今でもあの女は謎だ。私はあの女を知っていやしない。知っているのは動物としてだけだ。動物なら何ひとつ制御できないし、するはずもないからな。
おまえは一生、疑い続け、悩み続けることになるんだ。
→ 嫉妬によって疑心暗鬼となります。そしてやがて告白者は妻殺害にいたるわけです。
コキュ。

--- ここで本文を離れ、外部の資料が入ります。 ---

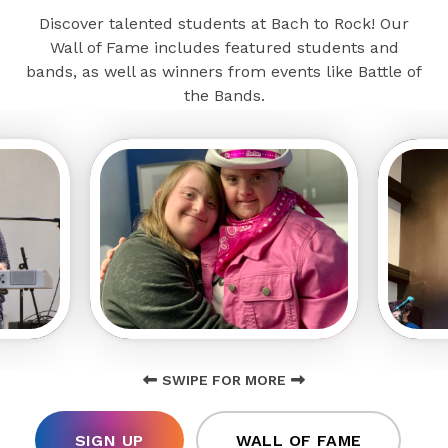
Discover talented students at Bach to Rock! Our
Wall of Fame includes featured students and
bands, as well as winners from events like Battle of
the Bands.
SWIPE FOR MORE
SIGN UP
WALL OF FAME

寝取られ男(NTRネトラレ)のプライド問題
今こそあの女を罰してやることができる。あの女から解放され、この憎悪を存分に暴れさせることができる。
妻の表情には、恋への没入と、あの男と二人きりでいる幸せを破られたことによる落胆と不満があったのです。
わたしの心を傷つけてきたすべてのもの、私の嫉妬のすべてが実にくだらぬものに思われた。

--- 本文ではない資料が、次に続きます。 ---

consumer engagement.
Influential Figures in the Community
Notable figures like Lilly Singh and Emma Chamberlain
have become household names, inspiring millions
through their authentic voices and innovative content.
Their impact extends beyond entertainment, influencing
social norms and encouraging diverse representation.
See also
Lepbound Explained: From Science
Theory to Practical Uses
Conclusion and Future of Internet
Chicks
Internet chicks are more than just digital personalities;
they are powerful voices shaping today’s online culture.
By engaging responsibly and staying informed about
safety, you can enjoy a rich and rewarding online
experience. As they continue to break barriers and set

妻とうまくいかず、第三者の男への嫉妬にかられて、妻を殺してしまう男の告白でした。
もしかしたら二人きりだったらうまくいっていたかもしれないものが、第三者の登場によって二人の関係性が壊れてしまうことがあります。多くの人と交際があるとそれだけ不倫に発展しやすいということです。まして本人がモテるとなると。芸能人の結婚がうまくいかないことが多いのは、交際がひろく、男女ともにモテるからではないでしょうか。
また「プライド」問題もあります。フランス語ではコキュといってネトラレ男を小馬鹿にするための単語がわざわざ用意されていたりします。とりわけ妻をやしなっているような男はとくに「ふざけんな」と思うでしょう。
男と女はうまくいかないものですなぁ。神様も罪なことをなさるものよ。